- Born: 29 April 1866 Sedgley
- Died: 31 March 1952 (aged 85) Torquay
- Known for: 1st head of Queen Margaret's School, York & Lincoln Christ's Hospital Girls' High School

= Agnes Body =

Agnes Body (29 April 1866 – 31 March 1952) was a British headmistress. She was the founding head of Lincoln Christ's Hospital Girls' High School and Queen Margaret's School, then in Scarborough.

==Life==
Body was born in Sedgley in 1866 where her father was the curate. She was one of the seven children of Louisa Jane and George Body. In 1883 she was living in Durham with her family until in 1886 she went to Cheltenham Ladies College to train to become a teacher.
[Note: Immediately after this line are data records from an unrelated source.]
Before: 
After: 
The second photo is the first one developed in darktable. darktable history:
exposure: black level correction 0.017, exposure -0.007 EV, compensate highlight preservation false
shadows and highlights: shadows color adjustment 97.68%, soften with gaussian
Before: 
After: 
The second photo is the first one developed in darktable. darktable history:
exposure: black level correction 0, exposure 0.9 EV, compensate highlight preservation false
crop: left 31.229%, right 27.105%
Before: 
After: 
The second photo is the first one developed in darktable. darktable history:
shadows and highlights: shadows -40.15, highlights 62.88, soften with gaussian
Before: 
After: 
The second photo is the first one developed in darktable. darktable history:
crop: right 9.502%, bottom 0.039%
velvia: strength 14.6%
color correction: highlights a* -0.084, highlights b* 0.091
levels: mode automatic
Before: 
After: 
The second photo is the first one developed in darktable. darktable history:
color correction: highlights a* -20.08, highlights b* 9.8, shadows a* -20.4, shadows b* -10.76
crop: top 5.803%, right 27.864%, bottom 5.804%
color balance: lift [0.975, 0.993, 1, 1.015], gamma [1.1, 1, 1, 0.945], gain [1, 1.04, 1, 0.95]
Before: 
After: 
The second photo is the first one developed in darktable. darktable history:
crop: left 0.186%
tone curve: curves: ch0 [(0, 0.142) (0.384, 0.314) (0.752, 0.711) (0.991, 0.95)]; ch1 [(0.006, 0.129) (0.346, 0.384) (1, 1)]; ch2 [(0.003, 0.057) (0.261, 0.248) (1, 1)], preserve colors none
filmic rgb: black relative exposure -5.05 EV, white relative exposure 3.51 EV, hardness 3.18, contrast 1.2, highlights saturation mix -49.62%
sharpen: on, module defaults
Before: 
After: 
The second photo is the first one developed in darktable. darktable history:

She passed her exams and turned down an offer from Alice Ottley School to return to Cheltenham Ladies College to work under Dorothea Beale who convinced her that teaching was a "sacred mission".

In September 1893 Lincoln Christ's Hospital Girls' High School was started with Agnes Body as its headmistress.

Queen Margaret's School, York was established in Scarborough by the Woodard Foundation, an organisation committed to the establishment of Christian boarding schools. Body was the founding head and she arrived from Lincoln with some of her former staff. In 1913, when ill-health made her retire, it was said that QMS was known as "Miss Body's School". Rosalind Fowler became the second head.

Body moved from Bishops Stortford to Torquay in 1930 and she died there in 1952.